I woke up the morning of the Ascension with profound sadness for those who had lost their homes, but also with profound relief and gratitude that my home and my family had been spared. This happy relief felt as if someone had infused a shot of extra, fresh oxygen directly into my lungs, and I wanted to give expression to it. My daughter and I arrived for a noon Mass.
As I mentioned before, it was a holy day of obligation; so naturally I assumed no one would be there. I was surprised, though, to find quite a few people there – perhaps others had woken up that morning sharing my thoughts. The readings for the day centered on Jesus’ ascension skyward in the sight of his disciples, including Acts 1:1-11, in which the disciples cannot stop themselves from continuing to gaze upward where he had gone. The text then says that two men in white (these would be angels) appeared beside them and asked why they continued to stand there and look upward, since “this Jesus will return in the same way” that they had seen him go. The Gospel reading concluded with what Matthew presented as Jesus’ last words before the ascension, telling his disciples, “Behold, I am with you always, until the end of the age” (Mt 28:20).

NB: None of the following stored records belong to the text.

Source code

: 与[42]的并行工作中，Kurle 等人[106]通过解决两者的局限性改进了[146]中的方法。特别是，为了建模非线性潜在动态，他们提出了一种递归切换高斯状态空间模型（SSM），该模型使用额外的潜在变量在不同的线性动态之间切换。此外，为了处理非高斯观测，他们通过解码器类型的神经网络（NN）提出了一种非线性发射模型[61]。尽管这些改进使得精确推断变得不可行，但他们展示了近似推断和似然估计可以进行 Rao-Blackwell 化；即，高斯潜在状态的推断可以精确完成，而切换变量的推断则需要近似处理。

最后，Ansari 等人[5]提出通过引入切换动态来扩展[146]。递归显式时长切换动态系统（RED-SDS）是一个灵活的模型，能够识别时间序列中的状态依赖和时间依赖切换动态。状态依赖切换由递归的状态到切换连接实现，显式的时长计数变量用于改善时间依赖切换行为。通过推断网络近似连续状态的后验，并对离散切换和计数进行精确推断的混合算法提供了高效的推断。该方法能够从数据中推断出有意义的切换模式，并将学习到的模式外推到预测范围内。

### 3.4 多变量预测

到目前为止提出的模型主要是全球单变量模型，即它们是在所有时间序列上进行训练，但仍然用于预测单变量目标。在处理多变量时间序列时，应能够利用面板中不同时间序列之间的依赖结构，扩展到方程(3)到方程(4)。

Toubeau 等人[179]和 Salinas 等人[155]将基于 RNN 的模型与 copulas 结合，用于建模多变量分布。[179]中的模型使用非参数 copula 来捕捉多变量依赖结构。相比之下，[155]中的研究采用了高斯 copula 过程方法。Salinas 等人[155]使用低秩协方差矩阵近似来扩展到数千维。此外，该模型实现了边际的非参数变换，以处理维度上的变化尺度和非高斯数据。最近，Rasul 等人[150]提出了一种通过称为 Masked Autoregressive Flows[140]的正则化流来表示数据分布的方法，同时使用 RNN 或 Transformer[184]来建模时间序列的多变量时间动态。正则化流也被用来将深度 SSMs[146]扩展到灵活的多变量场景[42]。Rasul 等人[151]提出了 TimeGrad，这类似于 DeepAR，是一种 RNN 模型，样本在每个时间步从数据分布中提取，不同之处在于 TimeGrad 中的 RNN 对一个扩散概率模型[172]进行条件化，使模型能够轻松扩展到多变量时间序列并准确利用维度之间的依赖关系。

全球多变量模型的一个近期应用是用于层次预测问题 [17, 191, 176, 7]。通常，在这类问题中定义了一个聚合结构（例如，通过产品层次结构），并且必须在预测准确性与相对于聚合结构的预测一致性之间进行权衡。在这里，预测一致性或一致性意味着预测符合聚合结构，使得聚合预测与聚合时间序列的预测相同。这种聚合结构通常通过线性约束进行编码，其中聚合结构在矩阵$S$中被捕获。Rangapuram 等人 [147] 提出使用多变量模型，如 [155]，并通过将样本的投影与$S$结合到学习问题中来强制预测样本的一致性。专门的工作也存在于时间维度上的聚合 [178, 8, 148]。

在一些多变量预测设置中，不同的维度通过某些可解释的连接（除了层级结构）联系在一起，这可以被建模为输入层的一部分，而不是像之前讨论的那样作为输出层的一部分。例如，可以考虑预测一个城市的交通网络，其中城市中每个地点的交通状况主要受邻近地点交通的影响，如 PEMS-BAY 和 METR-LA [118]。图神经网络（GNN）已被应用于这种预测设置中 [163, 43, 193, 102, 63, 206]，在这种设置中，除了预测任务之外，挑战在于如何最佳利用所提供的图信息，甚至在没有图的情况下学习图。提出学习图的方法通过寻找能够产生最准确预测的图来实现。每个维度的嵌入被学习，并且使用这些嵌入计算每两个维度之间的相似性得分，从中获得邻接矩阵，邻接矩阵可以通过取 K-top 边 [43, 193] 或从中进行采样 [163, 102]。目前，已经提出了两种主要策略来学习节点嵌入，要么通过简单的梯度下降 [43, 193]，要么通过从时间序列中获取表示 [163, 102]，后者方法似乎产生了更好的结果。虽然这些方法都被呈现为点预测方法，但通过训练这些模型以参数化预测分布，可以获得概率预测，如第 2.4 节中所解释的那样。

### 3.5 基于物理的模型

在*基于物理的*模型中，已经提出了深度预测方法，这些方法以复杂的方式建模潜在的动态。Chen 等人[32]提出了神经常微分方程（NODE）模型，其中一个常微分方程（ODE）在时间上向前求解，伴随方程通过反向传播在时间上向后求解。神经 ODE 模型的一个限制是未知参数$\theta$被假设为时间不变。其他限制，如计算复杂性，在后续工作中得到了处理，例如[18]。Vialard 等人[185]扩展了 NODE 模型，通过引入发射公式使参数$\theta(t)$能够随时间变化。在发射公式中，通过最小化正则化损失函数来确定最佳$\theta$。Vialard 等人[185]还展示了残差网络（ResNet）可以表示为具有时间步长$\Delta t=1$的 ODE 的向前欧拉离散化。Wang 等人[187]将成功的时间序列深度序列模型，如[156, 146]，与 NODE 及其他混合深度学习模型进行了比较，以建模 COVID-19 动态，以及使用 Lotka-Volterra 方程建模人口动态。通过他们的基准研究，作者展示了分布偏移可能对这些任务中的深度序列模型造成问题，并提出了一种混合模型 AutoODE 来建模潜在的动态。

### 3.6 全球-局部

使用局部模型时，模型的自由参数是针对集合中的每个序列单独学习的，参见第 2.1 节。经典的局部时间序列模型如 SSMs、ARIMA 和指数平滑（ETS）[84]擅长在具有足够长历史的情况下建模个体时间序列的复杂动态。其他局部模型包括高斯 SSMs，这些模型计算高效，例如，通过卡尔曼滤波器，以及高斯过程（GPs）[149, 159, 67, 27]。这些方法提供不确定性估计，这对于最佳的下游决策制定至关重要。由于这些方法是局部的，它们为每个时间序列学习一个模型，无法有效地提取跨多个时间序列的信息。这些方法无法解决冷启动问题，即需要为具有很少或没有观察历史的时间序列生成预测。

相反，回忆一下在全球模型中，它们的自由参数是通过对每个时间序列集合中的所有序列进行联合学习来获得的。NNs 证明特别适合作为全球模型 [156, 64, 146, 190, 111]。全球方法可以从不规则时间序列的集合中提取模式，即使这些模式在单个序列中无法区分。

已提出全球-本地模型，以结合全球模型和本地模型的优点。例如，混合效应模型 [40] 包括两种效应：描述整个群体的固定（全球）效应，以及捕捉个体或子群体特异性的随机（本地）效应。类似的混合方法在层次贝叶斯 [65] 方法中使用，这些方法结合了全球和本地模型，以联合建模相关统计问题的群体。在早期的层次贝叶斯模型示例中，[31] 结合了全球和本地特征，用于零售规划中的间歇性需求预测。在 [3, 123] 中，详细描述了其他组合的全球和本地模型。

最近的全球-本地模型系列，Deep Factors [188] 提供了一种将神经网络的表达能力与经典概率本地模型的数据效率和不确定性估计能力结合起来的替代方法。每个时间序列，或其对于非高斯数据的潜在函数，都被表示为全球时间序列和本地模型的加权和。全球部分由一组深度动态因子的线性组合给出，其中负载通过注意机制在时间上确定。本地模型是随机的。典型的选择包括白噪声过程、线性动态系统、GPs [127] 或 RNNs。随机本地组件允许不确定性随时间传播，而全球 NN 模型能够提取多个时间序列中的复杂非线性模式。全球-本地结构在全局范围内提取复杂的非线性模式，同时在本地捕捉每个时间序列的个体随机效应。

It was this last reading that factored most heavily into the priest’s homily, which, as I had hoped, centered on the upheaval of the preceding day and its psychological aftermath. His message concerned the presence of God with us through such disasters, pointing out that while we all felt for those whose lives had been upended by storms in the Midwest, having a natural disaster hit geographically so close to home gives it a different meaning entirely. So, quite rightly I think, he connected Jesus’ words in Matthew to current events, noting that they apply to us just as much as the early disciples.

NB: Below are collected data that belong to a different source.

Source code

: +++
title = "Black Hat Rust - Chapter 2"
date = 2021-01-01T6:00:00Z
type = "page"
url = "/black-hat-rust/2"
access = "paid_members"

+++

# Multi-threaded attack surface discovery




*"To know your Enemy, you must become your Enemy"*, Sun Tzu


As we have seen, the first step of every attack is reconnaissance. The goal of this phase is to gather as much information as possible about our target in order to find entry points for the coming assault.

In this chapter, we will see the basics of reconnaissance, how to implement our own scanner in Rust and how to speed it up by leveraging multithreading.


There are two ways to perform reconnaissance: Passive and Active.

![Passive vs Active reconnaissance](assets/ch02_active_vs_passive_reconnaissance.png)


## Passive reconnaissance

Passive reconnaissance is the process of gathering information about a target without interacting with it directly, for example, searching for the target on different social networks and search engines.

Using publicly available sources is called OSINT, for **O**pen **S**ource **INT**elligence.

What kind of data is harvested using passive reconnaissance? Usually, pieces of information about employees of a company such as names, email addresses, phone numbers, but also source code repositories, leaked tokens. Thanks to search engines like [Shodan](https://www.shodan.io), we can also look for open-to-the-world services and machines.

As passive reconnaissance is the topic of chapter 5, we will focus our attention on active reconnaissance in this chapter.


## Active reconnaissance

I did go to church because it was Ascension Day, but I also went to give expression of my thankfulness that my family and my house were preserved from the worst of the storms. I am aware that expressing my thanks to God also raises questions theologically. I know that weather is random and its own beast (I explored this in an early post,”The Fall-Guy for the Weather?”), and it is not God choosing to smite certain innocent homes with tornadoes and spare others. So I knew that expressing my gratitude to God might be inherently illogical. After all, I knew there was nothing special about me or my house that God would actively spare it while ignoring other homes that ended up destroyed. That is also why I hesitate to say that I feel blessed, because does that imply that God has blessed me but not others? That he has intentionally withheld blessing from others? I’m not comfortable believing that, and it seems arrogant to do so. In fact, I believe that God does not cause destruction but is very present with those who suffer from it, because I believe my faith when it tells me that God, in Christ, suffered both with and on behalf of humanity.

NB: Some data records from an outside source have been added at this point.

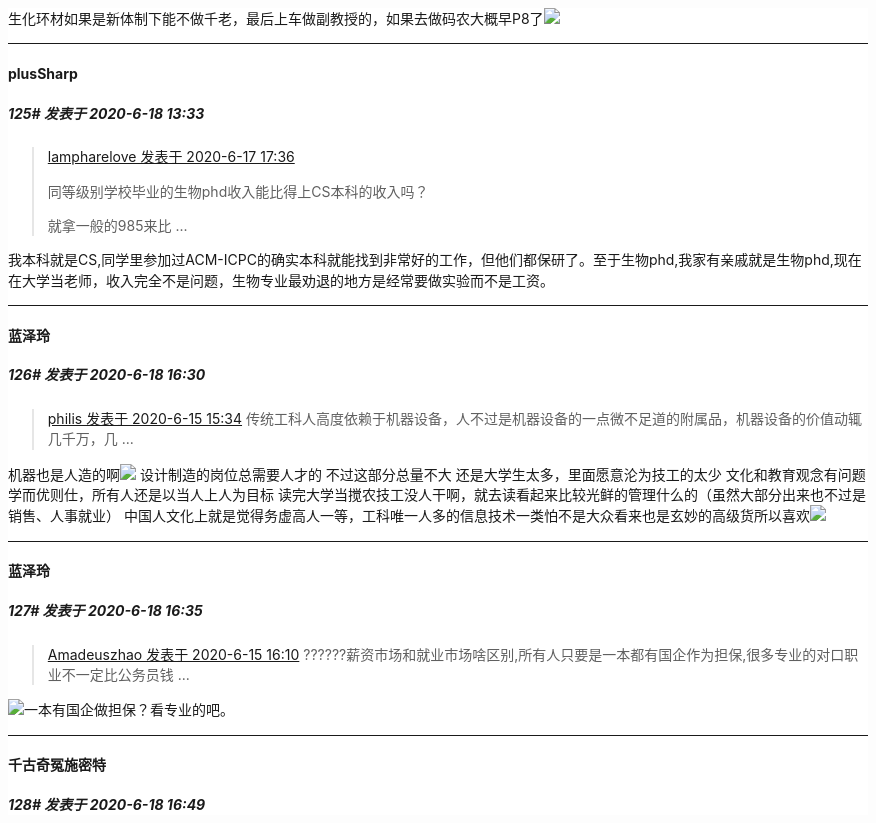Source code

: 生化环材如果是新体制下能不做千老，最后上车做副教授的，如果去做码农大概早P8了<img src="https://static.saraba1st.com/image/smiley/face2017/068.png" referrerpolicy="no-referrer">


-----

####  plusSharp  
##### 125#       发表于 2020-6-18 13:33


<blockquote><a href="httphttps://bbs.saraba1st.com/2b/forum.php?mod=redirect&amp;goto=findpost&amp;pid=47840599&amp;ptid=1941837" target="_blank">lampharelove 发表于 2020-6-17 17:36</a>

同等级别学校毕业的生物phd收入能比得上CS本科的收入吗？

就拿一般的985来比 ...</blockquote>
我本科就是CS,同学里参加过ACM-ICPC的确实本科就能找到非常好的工作，但他们都保研了。至于生物phd,我家有亲戚就是生物phd,现在在大学当老师，收入完全不是问题，生物专业最劝退的地方是经常要做实验而不是工资。


-----

####  蓝泽玲  
##### 126#       发表于 2020-6-18 16:30


<blockquote><a href="httphttps://bbs.saraba1st.com/2b/forum.php?mod=redirect&amp;goto=findpost&amp;pid=47813434&amp;ptid=1941837" target="_blank">philis 发表于 2020-6-15 15:34</a>
传统工科人高度依赖于机器设备，人不过是机器设备的一点微不足道的附属品，机器设备的价值动辄几千万，几 ...</blockquote>
机器也是人造的啊<img src="https://static.saraba1st.com/image/smiley/face2017/001.png" referrerpolicy="no-referrer">
设计制造的岗位总需要人才的
不过这部分总量不大
还是大学生太多，里面愿意沦为技工的太少
文化和教育观念有问题
学而优则仕，所有人还是以当人上人为目标
读完大学当搅农技工没人干啊，就去读看起来比较光鲜的管理什么的（虽然大部分出来也不过是销售、人事就业）
中国人文化上就是觉得务虚高人一等，工科唯一人多的信息技术一类怕不是大众看来也是玄妙的高级货所以喜欢<img src="https://static.saraba1st.com/image/smiley/face2017/067.png" referrerpolicy="no-referrer">


-----

####  蓝泽玲  
##### 127#       发表于 2020-6-18 16:35


<blockquote><a href="httphttps://bbs.saraba1st.com/2b/forum.php?mod=redirect&amp;goto=findpost&amp;pid=47813932&amp;ptid=1941837" target="_blank">Amadeuszhao 发表于 2020-6-15 16:10</a>
??????薪资市场和就业市场啥区别,所有人只要是一本都有国企作为担保,很多专业的对口职业不一定比公务员钱 ...</blockquote>
<img src="https://static.saraba1st.com/image/smiley/face2017/067.png" referrerpolicy="no-referrer">一本有国企做担保？看专业的吧。


-----

####  千古奇冤施密特  
##### 128#       发表于 2020-6-18 16:49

So if I believe that God did not choose some houses to be destroyed by the tornadoes and others to be spared, what is the logical basis for my thanks? To me, the answer is that there is none. But perhaps strangely, I am mostly comfortable with that. That knowledge will not prevent me from thanking God that I and mine were spared from a deadly natural disaster. It will not prevent me from praying that my house will still be there (as I did on Wednesday evening), nor prevent me from feeling profound gratitude to God afterward. I cannot identify any rhyme or reason to the destruction of June 1 in Massachusetts (or, for that matter, natural disasters elsewhere). But I will still be thankful. And I still believe that God is very much present with the suffering of those who have lost homes and even loved ones. If there is one thing about which Christianity is unshakably clear, it is that ours is a God who is acquainted with suffering, and who does not shy away from it.